### [Given passage]

Unnai Thedi Varuven () is a 1985 Indian Tamil-language thriller film directed by C. V. Sridhar and produced by K. R. Gangadharan. The film stars Suresh, Nalini, Sadhana and Vinoth. It was released on 5 July 1985, and became a commercial success.

Plot 

Devi and Anitha are best friends that are in Anitha's home alone when a killer on the run (Vinoth) enters their home. He's running from the police after killing his ex-girlfriend and plans on hiding out at the house. The young women capture him and he's arrested but nurses a grudge against the two. Anitha is rich and funds Devi's education. Devi lives with her brother (Ravi) and sister-in-law. As her education is funded by Anitha, Devi feels a sense of obligation towards her friend. The two run into Anand (Suresh), a happy-go-lucky dancer and Anitha falls for him. Anand, however, loves Devi and she reciprocates. Anand and Devi marry just as Vinoth escapes prison intent on getting revenge on the two women. Anitha and Devi must somehow escape Vinoth's clutches.

### [Recorded data]
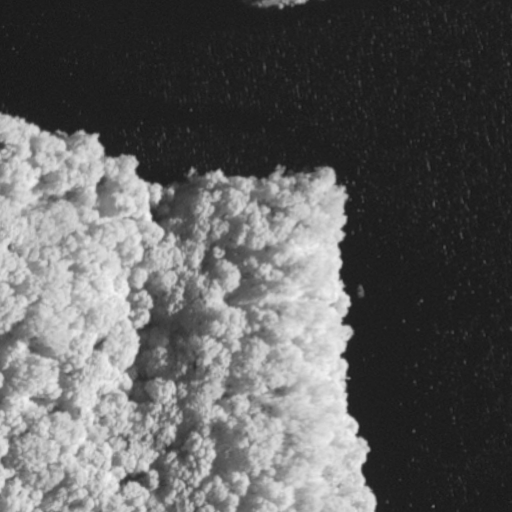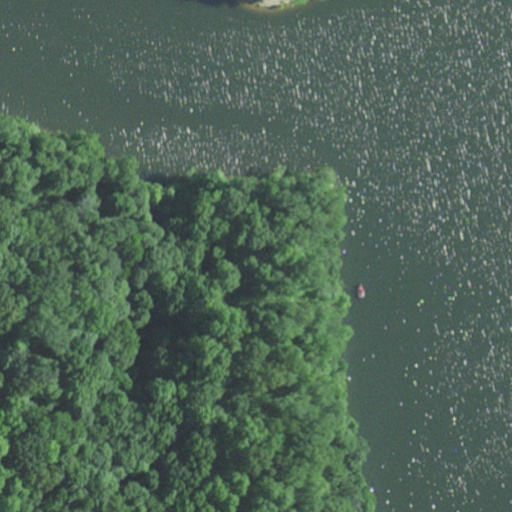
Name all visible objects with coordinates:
park: (165, 338)
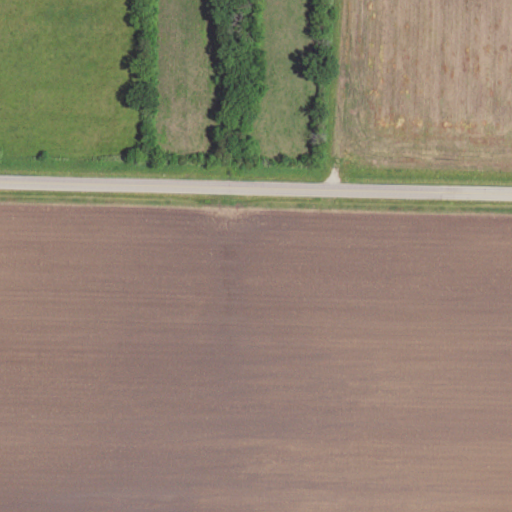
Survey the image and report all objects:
road: (255, 186)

### [Set tasks]
1. Answer these from the film summary:
(a) Who directed the film?
(b) On what date was it released?
(c) Who does Devi live with?
2. Write out the part of the film summary between "Unnai Thedi Varuven" and "a commercial success.", inclusive, word for word.
3. According to the film summary, why does Devi feel she owes something to Anitha?
The data has nothing to do with the film summary.

### [Solved tasks]
1.
(a) C. V. Sridhar
(b) 5 July 1985
(c) Her brother, Ravi, and her sister-in-law

2.
Unnai Thedi Varuven () is a 1985 Indian Tamil-language thriller film directed by C. V. Sridhar and produced by K. R. Gangadharan. The film stars Suresh, Nalini, Sadhana and Vinoth. It was released on 5 July 1985, and became a commercial success.

3. Devi feels a sense of obligation toward Anitha because Anitha, who is rich, pays for Devi's education.